◆ Problem description ◆
Rewrite the material from its first line through the line containing "53: 53 -> 86", putting "color" wherever "colour" appears and leaving everything else unchanged.

··· Stored data ···

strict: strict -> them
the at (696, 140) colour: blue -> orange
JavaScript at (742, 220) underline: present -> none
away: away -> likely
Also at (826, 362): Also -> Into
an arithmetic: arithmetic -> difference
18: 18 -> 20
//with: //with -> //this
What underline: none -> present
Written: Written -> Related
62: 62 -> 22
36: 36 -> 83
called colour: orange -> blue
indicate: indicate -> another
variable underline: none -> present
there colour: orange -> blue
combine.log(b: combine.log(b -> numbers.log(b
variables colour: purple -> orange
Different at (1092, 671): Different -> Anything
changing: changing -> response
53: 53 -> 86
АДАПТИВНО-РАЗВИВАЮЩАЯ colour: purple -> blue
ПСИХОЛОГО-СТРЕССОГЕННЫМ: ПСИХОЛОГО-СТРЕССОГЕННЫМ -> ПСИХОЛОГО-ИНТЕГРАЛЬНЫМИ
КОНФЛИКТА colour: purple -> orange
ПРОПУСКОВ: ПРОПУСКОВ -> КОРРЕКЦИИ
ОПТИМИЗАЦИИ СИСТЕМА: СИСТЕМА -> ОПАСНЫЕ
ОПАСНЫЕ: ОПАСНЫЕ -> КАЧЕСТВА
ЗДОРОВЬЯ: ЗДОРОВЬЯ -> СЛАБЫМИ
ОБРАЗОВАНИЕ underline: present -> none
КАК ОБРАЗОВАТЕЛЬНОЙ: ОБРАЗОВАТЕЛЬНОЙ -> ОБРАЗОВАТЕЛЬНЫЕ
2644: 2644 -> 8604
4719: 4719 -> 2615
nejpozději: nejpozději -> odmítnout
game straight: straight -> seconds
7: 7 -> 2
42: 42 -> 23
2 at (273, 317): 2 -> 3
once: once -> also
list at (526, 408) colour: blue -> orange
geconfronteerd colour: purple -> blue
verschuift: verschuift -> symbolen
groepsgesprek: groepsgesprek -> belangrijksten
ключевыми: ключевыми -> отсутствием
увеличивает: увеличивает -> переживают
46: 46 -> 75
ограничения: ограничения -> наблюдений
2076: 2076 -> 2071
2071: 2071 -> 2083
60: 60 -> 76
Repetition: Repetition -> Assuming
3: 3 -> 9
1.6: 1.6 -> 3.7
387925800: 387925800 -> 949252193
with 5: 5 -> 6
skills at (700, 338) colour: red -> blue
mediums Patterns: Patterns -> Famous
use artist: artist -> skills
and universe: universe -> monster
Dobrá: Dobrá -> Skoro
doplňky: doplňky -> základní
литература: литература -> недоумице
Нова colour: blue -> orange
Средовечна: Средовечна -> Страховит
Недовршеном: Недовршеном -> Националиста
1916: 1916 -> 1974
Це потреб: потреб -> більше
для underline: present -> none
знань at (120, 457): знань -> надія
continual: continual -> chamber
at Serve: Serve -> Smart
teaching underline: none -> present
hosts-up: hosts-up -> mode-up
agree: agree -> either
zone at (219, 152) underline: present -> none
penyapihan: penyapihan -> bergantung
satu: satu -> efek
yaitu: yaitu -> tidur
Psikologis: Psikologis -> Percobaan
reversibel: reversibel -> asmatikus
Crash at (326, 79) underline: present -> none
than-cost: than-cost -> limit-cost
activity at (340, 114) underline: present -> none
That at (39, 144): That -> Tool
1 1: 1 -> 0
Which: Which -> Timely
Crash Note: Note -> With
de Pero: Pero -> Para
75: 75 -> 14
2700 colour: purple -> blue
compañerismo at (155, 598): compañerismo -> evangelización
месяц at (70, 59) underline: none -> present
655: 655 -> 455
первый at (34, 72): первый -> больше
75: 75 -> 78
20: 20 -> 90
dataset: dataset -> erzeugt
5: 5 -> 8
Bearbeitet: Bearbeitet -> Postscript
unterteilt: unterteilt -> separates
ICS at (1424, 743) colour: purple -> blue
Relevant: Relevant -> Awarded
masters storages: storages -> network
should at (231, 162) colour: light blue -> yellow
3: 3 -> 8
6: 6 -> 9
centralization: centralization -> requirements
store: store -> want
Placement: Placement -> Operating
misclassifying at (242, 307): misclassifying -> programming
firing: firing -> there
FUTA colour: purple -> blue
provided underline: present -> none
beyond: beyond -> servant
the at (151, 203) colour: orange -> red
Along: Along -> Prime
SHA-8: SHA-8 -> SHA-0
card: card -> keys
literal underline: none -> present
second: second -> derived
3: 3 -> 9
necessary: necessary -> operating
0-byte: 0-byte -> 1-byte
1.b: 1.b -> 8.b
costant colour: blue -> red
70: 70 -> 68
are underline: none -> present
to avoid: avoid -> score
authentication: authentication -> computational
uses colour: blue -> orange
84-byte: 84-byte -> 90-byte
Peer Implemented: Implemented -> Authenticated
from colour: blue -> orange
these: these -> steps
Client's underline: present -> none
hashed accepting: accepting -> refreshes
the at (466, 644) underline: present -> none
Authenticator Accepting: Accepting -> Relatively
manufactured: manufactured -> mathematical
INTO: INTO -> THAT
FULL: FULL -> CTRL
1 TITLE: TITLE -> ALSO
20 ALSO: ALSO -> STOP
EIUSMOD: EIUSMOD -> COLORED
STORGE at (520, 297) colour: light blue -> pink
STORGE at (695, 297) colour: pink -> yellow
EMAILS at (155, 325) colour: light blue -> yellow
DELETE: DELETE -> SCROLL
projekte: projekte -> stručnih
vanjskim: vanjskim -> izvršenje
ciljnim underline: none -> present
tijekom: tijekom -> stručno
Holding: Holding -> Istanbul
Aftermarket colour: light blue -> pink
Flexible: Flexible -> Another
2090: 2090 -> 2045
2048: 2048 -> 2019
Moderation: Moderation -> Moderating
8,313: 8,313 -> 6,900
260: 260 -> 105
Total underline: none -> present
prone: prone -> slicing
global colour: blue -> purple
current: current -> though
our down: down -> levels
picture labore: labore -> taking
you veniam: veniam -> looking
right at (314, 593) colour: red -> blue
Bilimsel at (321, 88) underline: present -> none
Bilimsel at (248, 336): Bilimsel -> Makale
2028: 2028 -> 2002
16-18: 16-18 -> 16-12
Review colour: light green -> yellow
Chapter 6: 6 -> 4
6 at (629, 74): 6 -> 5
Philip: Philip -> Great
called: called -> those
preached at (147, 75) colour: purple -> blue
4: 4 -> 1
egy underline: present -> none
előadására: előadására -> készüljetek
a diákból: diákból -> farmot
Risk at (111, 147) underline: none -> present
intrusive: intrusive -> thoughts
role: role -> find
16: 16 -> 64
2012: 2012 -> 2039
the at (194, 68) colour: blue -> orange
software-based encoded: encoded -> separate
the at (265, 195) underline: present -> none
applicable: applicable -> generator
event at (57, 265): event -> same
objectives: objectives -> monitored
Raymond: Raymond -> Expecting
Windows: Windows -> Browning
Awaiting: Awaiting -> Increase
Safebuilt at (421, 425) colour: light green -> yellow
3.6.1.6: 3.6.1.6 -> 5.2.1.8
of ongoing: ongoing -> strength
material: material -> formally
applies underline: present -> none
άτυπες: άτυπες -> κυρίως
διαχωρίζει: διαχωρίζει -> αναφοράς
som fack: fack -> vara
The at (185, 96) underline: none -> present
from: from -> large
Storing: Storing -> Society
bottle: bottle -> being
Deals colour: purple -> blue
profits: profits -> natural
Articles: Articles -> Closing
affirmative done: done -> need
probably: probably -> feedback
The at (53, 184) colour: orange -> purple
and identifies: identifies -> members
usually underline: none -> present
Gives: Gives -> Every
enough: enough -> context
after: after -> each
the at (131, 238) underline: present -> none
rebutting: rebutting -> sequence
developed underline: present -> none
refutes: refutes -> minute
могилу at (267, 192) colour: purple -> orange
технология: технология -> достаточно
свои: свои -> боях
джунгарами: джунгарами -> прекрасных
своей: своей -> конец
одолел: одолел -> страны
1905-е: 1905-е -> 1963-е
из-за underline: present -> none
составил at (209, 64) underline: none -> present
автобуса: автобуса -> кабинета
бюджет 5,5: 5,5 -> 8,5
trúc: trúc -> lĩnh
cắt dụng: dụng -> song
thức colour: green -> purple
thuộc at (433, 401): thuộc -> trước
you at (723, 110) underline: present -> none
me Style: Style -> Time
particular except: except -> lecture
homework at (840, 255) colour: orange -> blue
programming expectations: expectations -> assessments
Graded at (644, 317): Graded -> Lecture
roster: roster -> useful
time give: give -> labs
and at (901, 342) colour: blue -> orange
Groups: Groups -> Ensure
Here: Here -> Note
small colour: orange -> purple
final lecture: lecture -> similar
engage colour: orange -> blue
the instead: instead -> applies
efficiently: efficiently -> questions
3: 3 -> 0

···

◆ Exercise result ◆
strict: strict -> them
the at (696, 140) color: blue -> orange
JavaScript at (742, 220) underline: present -> none
away: away -> likely
Also at (826, 362): Also -> Into
an arithmetic: arithmetic -> difference
18: 18 -> 20
//with: //with -> //this
What underline: none -> present
Written: Written -> Related
62: 62 -> 22
36: 36 -> 83
called color: orange -> blue
indicate: indicate -> another
variable underline: none -> present
there color: orange -> blue
combine.log(b: combine.log(b -> numbers.log(b
variables color: purple -> orange
Different at (1092, 671): Different -> Anything
changing: changing -> response
53: 53 -> 86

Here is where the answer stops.